As the “real” and virtual worlds become more and more blended – that’s what the Metaverse and Web3 are all about – the demand for immersive and interactive content will grow exponentially. Consumers will come to expect a 3D experience, rather something that’s flat and 2D.

“We allow people to create without any physical boundaries,” says Bonnka Lim, Chief Marketing Officer at Yoom.

“We work with a Canadian artist called Riell. She had a creative vision about doing a music video about her childhood and the struggles she had.

“But she didn’t have the resources to actually do a shoot in Europe and other places with the team. So we captured her in the studio and created the whole world that she had in her mind.

“We produced a music video clip tied to the vision that she had as a creator. Our technology lowers the barriers of content creation, ultimately, because once we have your 3D model, we can create any environment you want.”

Riell was filmed using a set of eight cameras, and her movements were processed by Yoom’s highly sophisticated neural networks – a series of algorithms that mimic the workings of the human brain to perfect the rendering, texture and lighting.

The images they captured resulted in her digital twin on an apocalyptic city street and a blazing house for her single End It – in scenes that would have otherwise been impossible to create on a budget.

“I didn’t know anything about volumetric capture before this,” she said. “I did not know this existed, nor did I understand the first like three times it was explained to me.

“I’m really amazed that it’s a camera with an algorithm that creates a 3D version of you. It took me a bit to wrap my head around that. It recreates you, which I think is sick!”

The Yoom team also captured Dustin Brown to mark his retirement from the LA Kings ice hockey team in the USA after almost two decades.

His digital twin appeared on a huge billboard, opposite the team’s stadium, appearing to smash through a window and hold aloft the Stanley Cup, the National Hockey League’s championship trophy. That was the result of capturing his volumetric image in the studio, then enhancing it and adding effects.

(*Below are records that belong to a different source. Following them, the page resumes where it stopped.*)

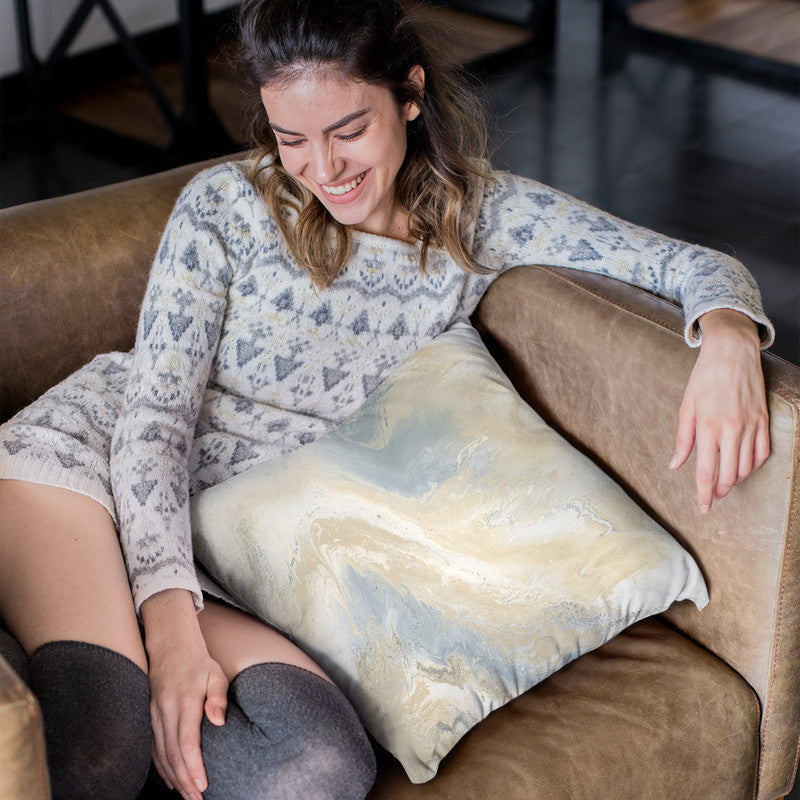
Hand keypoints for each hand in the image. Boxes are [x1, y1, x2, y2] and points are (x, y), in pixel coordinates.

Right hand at [141, 589, 227, 799]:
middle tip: (198, 799)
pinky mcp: (150, 717)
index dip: (194, 766)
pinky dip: (161, 767)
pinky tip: (172, 779)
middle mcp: (165, 710)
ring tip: (188, 795)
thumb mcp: (216, 674)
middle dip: (185, 780)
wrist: (172, 647)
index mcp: (184, 701)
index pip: (187, 742)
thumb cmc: (199, 663)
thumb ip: (218, 698)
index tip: (203, 785)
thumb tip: (219, 722)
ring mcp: (154, 715)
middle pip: (173, 754)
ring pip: (161, 754)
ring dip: (174, 777)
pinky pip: (154, 748)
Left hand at [670, 309, 769, 511]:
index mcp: (707, 427)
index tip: (703, 508)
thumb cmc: (704, 378)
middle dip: (720, 491)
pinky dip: (753, 465)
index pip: (706, 471)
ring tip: (726, 482)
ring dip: (736, 480)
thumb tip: (675, 465)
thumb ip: (682, 439)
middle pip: (729, 475)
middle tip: (713, 497)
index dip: (704, 494)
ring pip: (747, 467)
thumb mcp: (686, 407)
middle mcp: (731, 430)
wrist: (732, 353)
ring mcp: (750, 426)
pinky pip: (762, 453)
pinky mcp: (763, 420)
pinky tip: (743, 467)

Paul Oakenfold, the godfather of electronic music and legendary British record producer and trance DJ, is another of Yoom’s celebrated volumetric captures. He appears in a PerfectoVerse, a 72-minute paid-for concert film and immersive experience that combines his lyrics and music with computer-generated visual wizardry.

“He came to the studio and we captured him, and created a whole experience where people can actually see him performing, they can be around him and interact with the content. If you click, there are sparks and other effects,” says Lim.

The capture process can require as little as 30 minutes of actual filming, though there’s a lot of technical work that takes place afterwards.

Lim, who was at Warner Bros for 12 years, joined Yoom because he believes the technology it has developed represents the future of content creation and production.

“The magic is that once we have your digital twin we can then put you in any type of digital environment: we can put you in a game, and we can put you in an AR (augmented reality) experience.

“If you look at the history of content on the internet, we started with text, then we moved to image, and then we moved to video. But videos are a very passive experience. The only interaction you have with video is play, pause, skip forward, go back, share. And that’s it.

“I believe that the future is content that is more interactive, so your experience will be different from mine. And this is possible because of the technology we have developed. Because you interact with it, you’re more immersed into the content which means that you’re more engaged.”